My father’s side is Russian and my mother’s side is Irish.
I had traveled abroad a few times prior to studying for the
semester. In high school I went on a trip to Italy with my Latin
class. We went to Rome, Sorrento, Capri and the Amalfi Coast. I
also went on a family vacation to Mexico. My freshmen year of
college I participated in a Campus Ministry service plunge in
Panama, there we lived with poor families for two weeks.
Where are you originally from?
I am originally from Pennsylvania and lived there all of
my life. Leaving Pennsylvania was a good decision because I find
the urban environment more stimulating. Life is faster in New York
and I knew there would be more opportunities in New York,
especially with my major in Hospitality Management.
What student clubs, sports, or extracurricular
activities are you involved in?
I am involved in VITAL, Conduct Board and Student
Ambassadors. I was also a Parent Orientation leader for two
summers. I assist Campus Ministry with retreats as a retreat
leader. I work on campus at the Campus Concierge in the library.

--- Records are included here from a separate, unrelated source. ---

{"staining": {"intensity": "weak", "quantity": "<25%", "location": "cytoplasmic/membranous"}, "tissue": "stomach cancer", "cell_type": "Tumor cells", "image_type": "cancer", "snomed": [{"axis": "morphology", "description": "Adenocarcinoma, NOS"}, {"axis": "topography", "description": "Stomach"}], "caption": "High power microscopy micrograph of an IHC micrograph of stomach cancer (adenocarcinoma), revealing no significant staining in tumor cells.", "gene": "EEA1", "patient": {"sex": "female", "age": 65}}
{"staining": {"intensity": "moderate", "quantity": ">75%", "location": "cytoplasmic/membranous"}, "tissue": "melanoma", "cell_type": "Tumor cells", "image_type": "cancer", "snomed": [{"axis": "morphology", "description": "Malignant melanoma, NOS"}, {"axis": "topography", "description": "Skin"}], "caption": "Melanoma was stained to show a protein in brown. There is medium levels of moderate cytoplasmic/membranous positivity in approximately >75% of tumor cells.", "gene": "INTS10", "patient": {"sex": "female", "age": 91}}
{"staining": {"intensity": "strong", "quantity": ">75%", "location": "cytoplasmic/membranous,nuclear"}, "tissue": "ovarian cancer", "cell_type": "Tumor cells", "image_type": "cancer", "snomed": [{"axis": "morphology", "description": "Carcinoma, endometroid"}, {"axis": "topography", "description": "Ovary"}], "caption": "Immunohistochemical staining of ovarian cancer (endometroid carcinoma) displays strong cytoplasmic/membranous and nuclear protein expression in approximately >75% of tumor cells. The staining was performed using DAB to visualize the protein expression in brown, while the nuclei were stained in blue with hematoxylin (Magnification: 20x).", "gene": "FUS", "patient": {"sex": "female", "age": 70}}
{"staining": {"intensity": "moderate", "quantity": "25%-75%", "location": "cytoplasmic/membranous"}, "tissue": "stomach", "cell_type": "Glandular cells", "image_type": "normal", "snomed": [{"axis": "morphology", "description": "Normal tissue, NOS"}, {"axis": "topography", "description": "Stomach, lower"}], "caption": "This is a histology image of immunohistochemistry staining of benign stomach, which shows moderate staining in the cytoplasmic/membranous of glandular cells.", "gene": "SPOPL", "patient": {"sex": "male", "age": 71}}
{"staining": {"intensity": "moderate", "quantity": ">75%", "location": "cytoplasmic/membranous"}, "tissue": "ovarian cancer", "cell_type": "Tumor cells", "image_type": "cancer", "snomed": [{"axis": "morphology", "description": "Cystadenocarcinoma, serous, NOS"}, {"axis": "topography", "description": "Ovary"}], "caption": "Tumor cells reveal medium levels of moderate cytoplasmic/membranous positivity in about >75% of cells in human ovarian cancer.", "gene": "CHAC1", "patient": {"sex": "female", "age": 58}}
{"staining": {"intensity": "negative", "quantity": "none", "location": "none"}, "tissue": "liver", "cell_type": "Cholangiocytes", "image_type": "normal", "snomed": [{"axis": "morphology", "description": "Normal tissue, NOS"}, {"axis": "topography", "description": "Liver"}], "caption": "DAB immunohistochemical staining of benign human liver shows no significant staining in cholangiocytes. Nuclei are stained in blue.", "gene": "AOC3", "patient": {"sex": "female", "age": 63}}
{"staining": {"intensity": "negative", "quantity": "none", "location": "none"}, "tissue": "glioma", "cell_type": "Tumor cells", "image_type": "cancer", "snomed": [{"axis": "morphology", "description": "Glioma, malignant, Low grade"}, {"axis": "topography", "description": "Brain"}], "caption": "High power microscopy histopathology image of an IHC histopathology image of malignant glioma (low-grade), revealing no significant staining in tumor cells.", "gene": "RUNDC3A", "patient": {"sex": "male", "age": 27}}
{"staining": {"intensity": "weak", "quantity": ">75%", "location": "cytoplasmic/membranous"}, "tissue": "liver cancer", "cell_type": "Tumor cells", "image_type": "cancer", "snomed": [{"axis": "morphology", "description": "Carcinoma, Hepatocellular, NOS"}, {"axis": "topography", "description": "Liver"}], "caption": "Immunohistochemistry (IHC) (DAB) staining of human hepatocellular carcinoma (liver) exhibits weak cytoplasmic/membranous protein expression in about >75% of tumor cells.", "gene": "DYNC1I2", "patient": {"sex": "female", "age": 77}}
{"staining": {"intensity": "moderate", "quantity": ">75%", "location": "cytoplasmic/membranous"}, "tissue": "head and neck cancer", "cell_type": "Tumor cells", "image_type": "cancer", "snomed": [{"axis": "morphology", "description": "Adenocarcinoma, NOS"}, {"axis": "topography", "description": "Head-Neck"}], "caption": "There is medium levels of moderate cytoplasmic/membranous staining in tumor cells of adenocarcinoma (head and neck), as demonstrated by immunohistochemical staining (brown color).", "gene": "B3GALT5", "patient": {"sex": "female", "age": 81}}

I’m involved a lot on campus, so deciding to study abroad was
difficult. I thought I would be giving up all that I was
participating in, but that was false. When I came back I picked up
where I left off.
Why did you decide to study abroad?
I came into college with the notion that I would study
abroad at some point. I was attracted to St. John’s University
initially for their established study abroad programs in Rome and
other places. When the Office of Global Studies unveiled “Discover
the World” in fall 2006 it seemed interesting but I wanted to wait
for it to be more established. I shrugged the program off.
One day I thought why don’t I take a chance and try the study
abroad program? Boy am I glad I did.
What appealed to you about the particular program you
It seemed like an innovative program. The thought of
studying in Rome, Paris and Salamanca sold me. Prior to applying, I
knew I would be studying in three countries but I wanted to travel
more on top of the three countries. In total I visited 12 countries
during my four month stay in Europe.
What did you like best about studying
When I was in Europe I treated each day as a new day. Not to sound
cliché but you “discovered” something new each day. For instance,
in Rome I wanted to find a new way to tour the city so I would go
running. I had a routine of running through the Villa Borghese,
Rome’s equivalent to Central Park, and it was my way of
familiarizing myself with Rome. I also enjoyed the freedom and
responsibility. Each weekend I traveled to a new city or country.
It was amazing and overwhelming at the same time.
What was your most memorable experience?
It’s hard to pin-point one moment. The most memorable
would be the entire experience. I got to travel to 12 countries. I
saw so many European cultures, tasted new foods and attempted to
speak new languages like German and Portuguese. But my most
memorable experience was the people I studied with. Some of them
were from the Staten Island campus and I would not have the chance
to meet them if I didn’t study abroad. I also met new people from
the Queens campus. My cohort was full of great people and I can see
myself carrying these new friendships farther into my life.
Would you recommend studying abroad to a
I would strongly recommend studying abroad to my friends.
I convinced one to go so far. He is doing the Discover the World
program. I would encourage anyone to have an international
experience. When you live abroad you are open to everything – the
food, the language, new smells, architecture, everything. You
notice things that you wouldn’t normally notice here in New York.
Studying abroad was such an invaluable experience. Everybody should
have the same opportunity that I had.